Algorithmic study design

Published

August 21, 2023

Currently, the design of clinical studies is carried out mostly manually by domaine experts. Here, we want to do first steps to think about how the design of experiments could be done in an algorithmic way, potentially / hopefully resulting in more useful clinical studies.

What defines a study design?

Non-exhaustive list of parameters:

Parameter to study (e. g. Hba1c, blood pressure / survival time)
Inclusion criteria (e. g. age > 65 / Diabetes Mellitus Type II)
Intervention / grouping (e. g. Metformine + diet vs. diet only)
Hypotheses (e. g. Hba1c after 3 months in group Metformine + diet lower than in group diet only)
…

Open questions:

How can we formally describe the space of possible studies?

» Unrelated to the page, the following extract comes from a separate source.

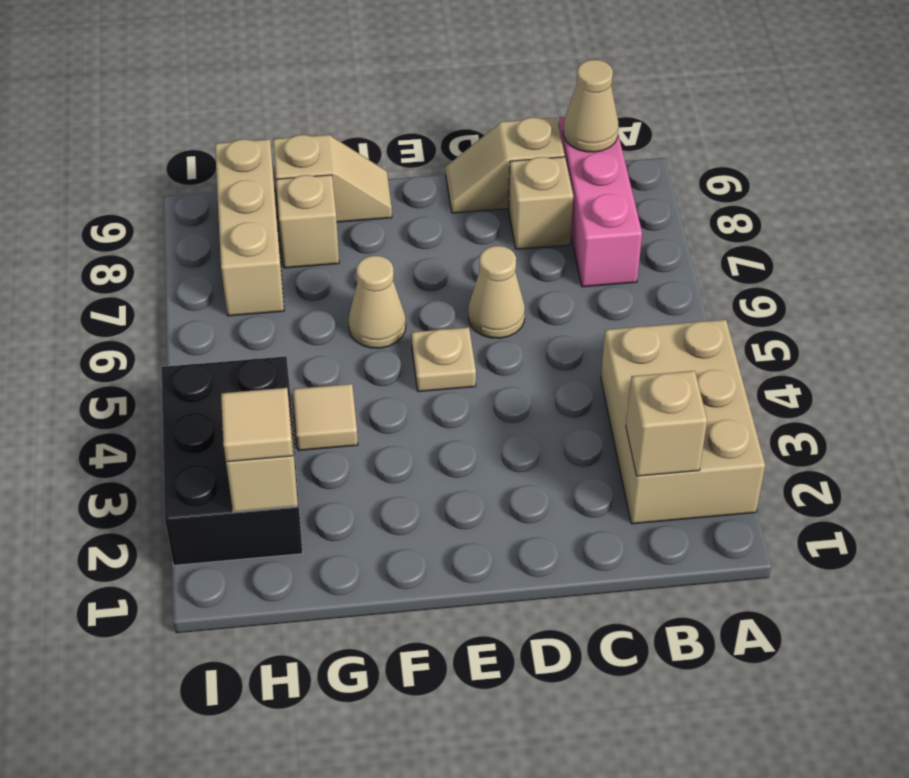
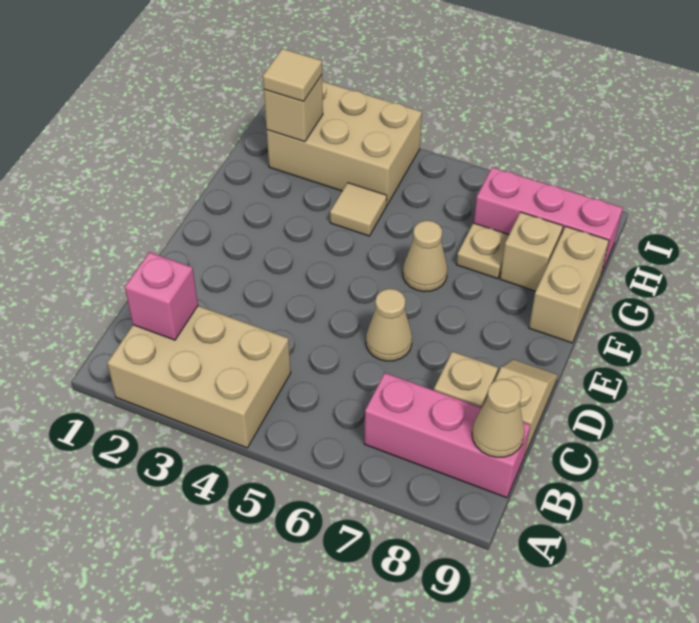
tan brick B2 level 2 -> pink brick B2 level 2
tan plate E5 level 1 -> tan plate G7 level 1
tan slope F9:G9 level 1 top G -> tan brick F9:G9 level 1
black brick H2:I4 level 1 -> tan brick H2:I4 level 1
tan brick H7:H9 level 1 -> pink brick H7:H9 level 1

→ in the end, a study should be represented as a point \(\mathbf x\) in the space of different study designs

Utility of a particular study design

Each study design is associated with different possible outcomes
An outcome could be formally defined as the combination of statements about the hypotheses
- 1. 1. hypothesis 1 - evidence for alternative hypothesis, hypotheses 2 - no evidence for alternative hypotheses
- another example: single hypothesis – Hba1c is lower in Metformine group
- Not clear, if this definition is sufficient
We model the utiliy of a study design as a random variable \(U\), each realization being a study carried out the particular study design
The expected value of \(U\) can be determined if we have the probabilities and utilities of each outcome

Sketch of an algorithmic approach

Idea: Find an algorithm to maximize the expected utility over the space of different study designs

Define the space of all study designs to be taken into consideration
- Complex, but probably doable in some way, maybe in a meaningful way
Enumerate all different outcomes of each study
- Probably doable
Assign probability and utility to each study outcome of each study in order to determine the expected utility of all studies
- This is difficult - I don’t know how to algorithmically determine the utility of a study
Select studies with a high utility
- I don’t know how to design an “optimizer” in a meaningful / useful way
- One idea is to simulate many studies and use the simulations to train an optimizer. But how can we assign utilities to the simulated designs?`

→ In conclusion, this approach (especially steps 3 and 4) seems so complex to me that I have doubts if I can do it, I would definitely need guidance how to do it

Another approach?

Does anyone have an idea for an easier approach?